The prospect of beginning a new line of treatment that was more invasive resulted in my anxiety levels rising. I can only describe it as feeling like you are on an emotional roller coaster.
In mid-January 2019 I began taking Romiplostim, another TPO-RA which needs to be administered via weekly subcutaneous injections with dose adjustments based upon platelet count response. This presented a new set of complications. As I have a fear of needles my husband was taught by hospital nursing staff how to inject me at home which took several weeks. I have experienced varied levels of success with this treatment as my platelet counts have fluctuated from 19 to 148 over nearly three years of using Romiplostim with counts sitting just under 50.
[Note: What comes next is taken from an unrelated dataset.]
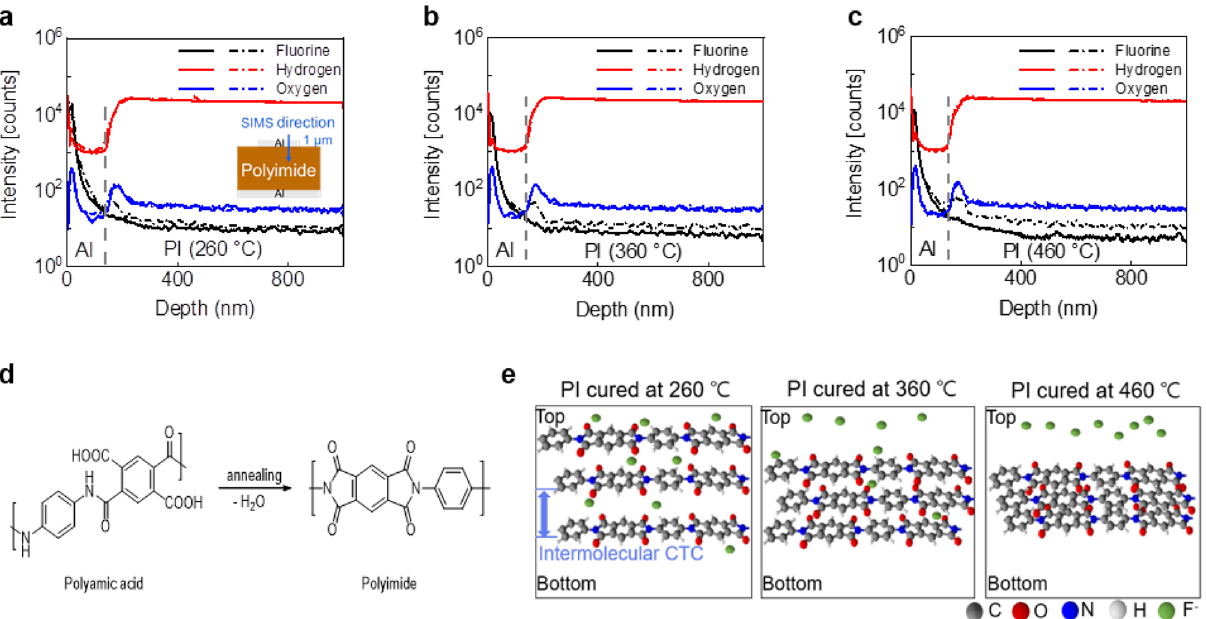
Figure 3. SIMS analysis and PI structure. ( a – c ) SIMS analysis of MIM capacitors before (dashed line) and after (dash dotted line) NBTS. ( d ) Chemical structure of PI. ( e ) Geometry of polyimide by curing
Attending the Inaugural ITP Australia Patient Meeting
The inaugural ITP Australia Patient Meeting on Saturday 6th July 2019 provided another valuable opportunity to reconnect with ITP patients, their caregivers and family. It also facilitated the opportunity to be educated on the latest advancements with ITP both in Australia and globally by the presentations of the esteemed array of ITP experts who presented at the meeting.
Joining ITP Australia
In 2022 I was given an incredible opportunity to join the team at ITP Australia. I am looking forward to working together with this amazing team to help continue ITP Australia’s important mission of supporting and advocating for ITP patients and carers via a multitude of approaches. Not to mention I get to work with the incredible Danielle Boyle, an inspiring CEO, fellow ITP patient and friend.
Finally, I would like to thank my support network of family, friends and fellow ITP patients who have been and still are part of my ITP journey. Your unconditional love and support have given me hope and strength and have seen me through some of the most challenging times. Thank you for being my silver linings.